After the following morning's Turkish bath, I head for the last of the Shrubland massages, shiatsu, the ancient Japanese system designed to aid the interaction of nerves and muscles and improve circulation and the movement of gases around the body. Ann, my masseuse, begins to walk (shiatsu practitioners use feet, knees, and elbows) up and down my spine, locating various pressure points. Unlike the other treatments, shiatsu treads a fine line between vigorous and painful. "If you scream, I'll stop," she says as she gets to work on a pressure point behind my ear.

The final treatment of my stay is a seaweed wrap, a skin treatment in which liquid seaweed is applied to the whole body. The recipient is then left to sweat in a heated blanket for 30 minutes. With nutrients drawn into the body by osmosis, in addition to offering a balm for various dermatological ailments it also has the less obvious side-effect of cleansing the colon. The effects are broadly similar to eating seaweed in its original, fibrous state.

Left to my own devices on my final afternoon (spent mostly in the loo), it occurs to me that over the past three days I haven't hankered for coffee, felt the need to turn on the television or even read a newspaper. On top of which I feel energised and relaxed. Perhaps Nanny doesn't know best when it comes to looking after yourself, but she clearly knows more than me.

Three-day breaks at Shrubland Hall (01473 830 404, shrublandhall.co.uk) from £477, including medical consultation, food and accommodation, two treatments daily and exercise classes

Although not the first stately-home health retreat in Britain - Champneys in Hertfordshire, founded in 1925 by the naturopath Stanley Lief, lays claim to that accolade - Shrubland Hall's ethos echoes that of a far older and, in its day, far more famous establishment: Battle Creek Sanitarium, immortalised in the 1994 movie The Road to Wellville.

Established by Seventh Day Adventists in Michigan in 1866, its operations expanded after Dr John Henry Kellogg took over in 1876. The "San", as it became known - Kellogg coined the word sanitarium to reflect "a place where people learn to stay well ", rather than a sanitorium for the sick - pioneered daily colonic cleansing, grape diets (up to 14lb a day), plenty of exercise and strictly no meat or alcohol. Kellogg himself devised some 80 grain and cereal products, including peanut butter in 1893, while his brother Will came up with the first corn flakes five years later.

At its peak, the San could accommodate 1,250 patients, looked after by a staff of 1,800, and it attracted presidents and the powerful, including Theodore Roosevelt, Henry Ford and John D. Rockefeller.

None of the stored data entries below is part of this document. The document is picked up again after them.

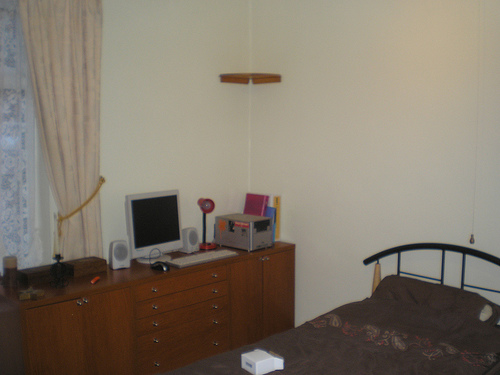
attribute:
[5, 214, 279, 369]
dresser — brown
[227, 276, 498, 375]
bedspread — brown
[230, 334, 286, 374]
box — white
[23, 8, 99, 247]
curtains — white, hanging, lace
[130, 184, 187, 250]
monitor — off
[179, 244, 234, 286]
keyboard — white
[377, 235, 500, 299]
headboard — black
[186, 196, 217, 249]
light — red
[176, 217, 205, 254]
speaker — rectangular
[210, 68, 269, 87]
shelf — brown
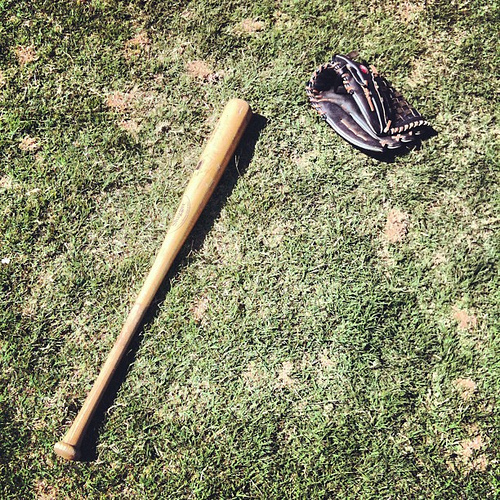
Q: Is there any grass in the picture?
A: Yes, there is grass.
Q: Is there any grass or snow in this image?
A: Yes, there is grass.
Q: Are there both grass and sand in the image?
A: No, there is grass but no sand.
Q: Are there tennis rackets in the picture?
A: No, there are no tennis rackets.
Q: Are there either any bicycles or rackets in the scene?
A: No, there are no rackets or bicycles.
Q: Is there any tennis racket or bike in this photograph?
A: No, there are no rackets or bikes.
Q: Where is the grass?
A: The grass is on the ground.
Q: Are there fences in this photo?
A: No, there are no fences.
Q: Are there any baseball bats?
A: Yes, there is a baseball bat.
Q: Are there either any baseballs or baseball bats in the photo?
A: Yes, there is a baseball bat.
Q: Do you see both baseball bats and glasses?
A: No, there is a baseball bat but no glasses.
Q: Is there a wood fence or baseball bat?
A: Yes, there is a wood baseball bat.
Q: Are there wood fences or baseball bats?
A: Yes, there is a wood baseball bat.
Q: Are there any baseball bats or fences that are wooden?
A: Yes, the baseball bat is wooden.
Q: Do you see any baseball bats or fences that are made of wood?
A: Yes, the baseball bat is made of wood.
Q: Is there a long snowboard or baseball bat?
A: Yes, there is a long baseball bat.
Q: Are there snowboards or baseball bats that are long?
A: Yes, the baseball bat is long.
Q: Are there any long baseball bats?
A: Yes, there is a long baseball bat.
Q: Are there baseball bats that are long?
A: Yes, there is a baseball bat that is long.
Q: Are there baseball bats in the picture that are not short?
A: Yes, there is a long baseball bat.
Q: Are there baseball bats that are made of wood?
A: Yes, there is a baseball bat that is made of wood.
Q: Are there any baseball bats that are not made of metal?
A: Yes, there is a baseball bat that is made of wood.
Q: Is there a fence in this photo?
A: No, there are no fences.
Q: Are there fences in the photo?
A: No, there are no fences.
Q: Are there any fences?
A: No, there are no fences.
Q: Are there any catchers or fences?
A: No, there are no fences or catchers.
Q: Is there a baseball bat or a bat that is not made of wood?
A: No, there is a baseball bat but it is made of wood.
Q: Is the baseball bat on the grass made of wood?
A: Yes, the baseball bat is made of wood.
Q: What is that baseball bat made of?
A: The baseball bat is made of wood.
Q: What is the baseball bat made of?
A: The baseball bat is made of wood.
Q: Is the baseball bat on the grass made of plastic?
A: No, the baseball bat is made of wood.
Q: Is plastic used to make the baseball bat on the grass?
A: No, the baseball bat is made of wood.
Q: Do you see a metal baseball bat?
A: No, there is a baseball bat but it is made of wood.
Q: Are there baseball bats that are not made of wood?
A: No, there is a baseball bat but it is made of wood.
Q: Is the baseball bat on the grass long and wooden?
A: Yes, the baseball bat is long and wooden.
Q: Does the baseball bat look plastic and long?
A: No, the baseball bat is long but wooden.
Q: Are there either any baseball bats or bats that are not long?
A: No, there is a baseball bat but it is long.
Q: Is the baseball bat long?
A: Yes, the baseball bat is long.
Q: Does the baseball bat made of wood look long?
A: Yes, the baseball bat is long.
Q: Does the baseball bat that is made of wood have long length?
A: Yes, the baseball bat is long.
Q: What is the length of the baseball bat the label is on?
A: The baseball bat is long.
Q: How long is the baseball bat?
A: The baseball bat is long.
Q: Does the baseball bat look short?
A: No, the baseball bat is long.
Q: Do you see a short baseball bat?
A: No, there is a baseball bat but it is long.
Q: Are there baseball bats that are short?
A: No, there is a baseball bat but it is long.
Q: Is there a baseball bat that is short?
A: No, there is a baseball bat but it is long.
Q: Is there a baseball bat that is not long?
A: No, there is a baseball bat but it is long.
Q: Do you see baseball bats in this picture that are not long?
A: No, there is a baseball bat but it is long.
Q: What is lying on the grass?
A: The baseball bat is lying on the grass.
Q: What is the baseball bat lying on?
A: The baseball bat is lying on the grass.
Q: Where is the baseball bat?
A: The baseball bat is on the grass.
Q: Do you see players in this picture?
A: No, there are no players.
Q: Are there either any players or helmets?
A: No, there are no players or helmets.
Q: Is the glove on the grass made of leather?
A: Yes, the glove is made of leather.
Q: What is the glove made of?
A: The glove is made of leather.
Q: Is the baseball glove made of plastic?
A: No, the glove is made of leather.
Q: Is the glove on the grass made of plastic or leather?
A: The glove is made of leather.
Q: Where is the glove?
A: The glove is on the grass.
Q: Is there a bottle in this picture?
A: No, there are no bottles.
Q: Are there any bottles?
A: No, there are no bottles.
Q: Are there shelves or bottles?
A: No, there are no bottles or shelves.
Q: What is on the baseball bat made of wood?
A: The label is on the baseball bat.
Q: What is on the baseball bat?
A: The label is on the baseball bat.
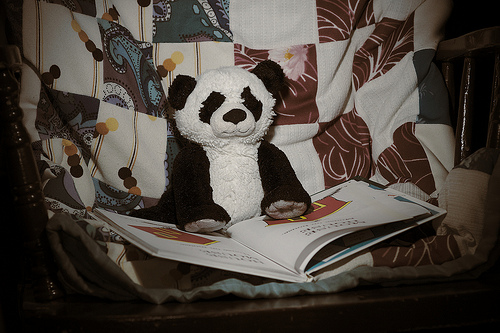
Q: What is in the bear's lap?
A: A book.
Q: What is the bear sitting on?
A: A chair.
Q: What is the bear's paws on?
A: Book pages.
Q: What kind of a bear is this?
A: A panda bear.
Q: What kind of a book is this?
A: A children's book.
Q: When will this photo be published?
A: Next week.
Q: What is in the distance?
A: A chair.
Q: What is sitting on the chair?
A: Bear.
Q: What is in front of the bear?
A: Book.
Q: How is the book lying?
A: Open.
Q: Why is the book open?
A: Bear reading.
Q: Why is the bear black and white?
A: Panda.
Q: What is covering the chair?
A: Blanket.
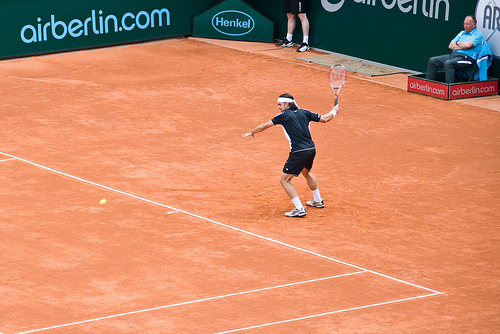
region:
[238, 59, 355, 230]
man playing tennis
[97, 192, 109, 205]
tennis ball in the air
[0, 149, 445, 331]
white lines on the court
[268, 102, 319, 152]
navy blue shirt on the tennis player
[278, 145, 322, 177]
black shorts on the athlete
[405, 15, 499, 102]
person watching the tennis game in a chair box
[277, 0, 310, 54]
person standing against the wall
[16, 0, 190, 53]
website advertisement on the wall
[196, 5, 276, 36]
advertisement on the wall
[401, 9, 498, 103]
the man is sitting on a chair surrounded by a box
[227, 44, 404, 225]
the man is playing tennis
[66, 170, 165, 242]
the ball is lime green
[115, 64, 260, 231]
the dirt is reddish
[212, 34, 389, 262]
the man is swinging a racket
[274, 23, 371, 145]
the man is holding a tennis racket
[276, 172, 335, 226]
the man is wearing socks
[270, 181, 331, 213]
the socks are white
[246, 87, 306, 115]
man is wearing a headband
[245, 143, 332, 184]
the man is wearing shorts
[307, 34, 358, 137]
the racket has a W on it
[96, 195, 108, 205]
yellow tennis ball in the air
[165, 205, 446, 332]
white line on the tennis court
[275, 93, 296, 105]
white headband on the player's head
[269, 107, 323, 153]
black shirt on the player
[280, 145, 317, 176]
black shorts on the player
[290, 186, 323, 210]
white socks on the player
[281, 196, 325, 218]
white and red shoes on the player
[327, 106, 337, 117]
white wristband on the player's arm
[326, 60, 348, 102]
red, white and black tennis racket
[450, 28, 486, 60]
man wearing a blue shirt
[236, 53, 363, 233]
A man playing tennis.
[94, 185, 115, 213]
Tennis ball flying through air.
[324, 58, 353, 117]
Red and white tennis racket.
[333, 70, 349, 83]
Letter W on a racket.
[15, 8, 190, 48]
An ad on the court wall.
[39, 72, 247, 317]
A large clay tennis court.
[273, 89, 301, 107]
Bandanna around a man's head.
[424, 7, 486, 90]
Judge sitting in a chair.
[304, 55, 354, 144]
An arm swinging a racket.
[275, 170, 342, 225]
Shoes on a man.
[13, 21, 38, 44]
The letter is blue.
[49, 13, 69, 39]
The letter is blue.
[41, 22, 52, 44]
The letter is blue.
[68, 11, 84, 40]
The letter is blue.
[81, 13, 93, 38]
The letter is blue.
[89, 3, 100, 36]
The letter is blue.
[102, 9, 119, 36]
The letter is blue.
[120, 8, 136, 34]
The letter is blue.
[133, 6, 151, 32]
The letter is blue.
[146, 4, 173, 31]
The letter is blue.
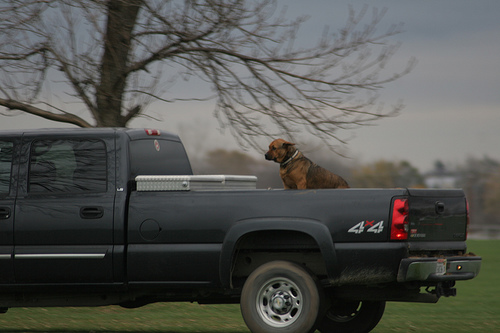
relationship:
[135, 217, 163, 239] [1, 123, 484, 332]
cover on side of truck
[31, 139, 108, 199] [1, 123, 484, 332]
windows on truck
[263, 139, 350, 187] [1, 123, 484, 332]
dog in truck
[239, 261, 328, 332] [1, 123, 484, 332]
wheel on truck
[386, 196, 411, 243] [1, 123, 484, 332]
light on truck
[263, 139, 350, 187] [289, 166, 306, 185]
dog fur brown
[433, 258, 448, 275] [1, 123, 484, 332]
plate on truck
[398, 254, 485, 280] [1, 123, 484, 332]
bumper of truck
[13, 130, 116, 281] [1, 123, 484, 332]
door of truck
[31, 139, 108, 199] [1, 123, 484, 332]
window of truck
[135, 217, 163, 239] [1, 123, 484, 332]
cover on truck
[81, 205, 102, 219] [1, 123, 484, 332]
handle on truck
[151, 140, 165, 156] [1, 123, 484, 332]
sticker on truck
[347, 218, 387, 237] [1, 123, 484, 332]
sign on truck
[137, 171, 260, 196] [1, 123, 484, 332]
box in truck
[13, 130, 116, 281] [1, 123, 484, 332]
door on truck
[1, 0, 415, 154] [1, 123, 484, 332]
tree by truck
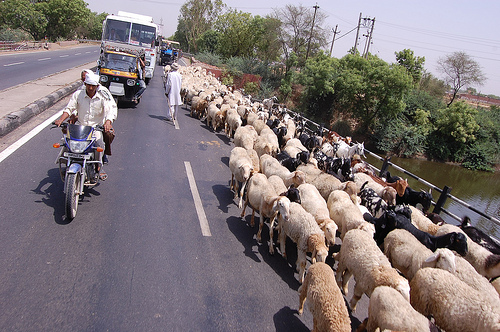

But the Wall Street Crash of 1929 was the beginning of the end for the increasingly plush operation as the supply of well-heeled inmates dried up. The San went into receivership in 1933, and the buildings had been sold to the US Army by the time Dr Kellogg died, aged 91, in 1943.

Yet the marketeers keep coming up with variations of healthy living for the wealthy. If the private-jet set are bored with seaweed wraps at sea level (pictured), FlightSpa will soothe them in the sky. Their promotional literature says it all, really: "Limo at the door, aircraft at the gate, and the low-salt, no-wheat Thai bolognese? It's already on board. Mission accomplished."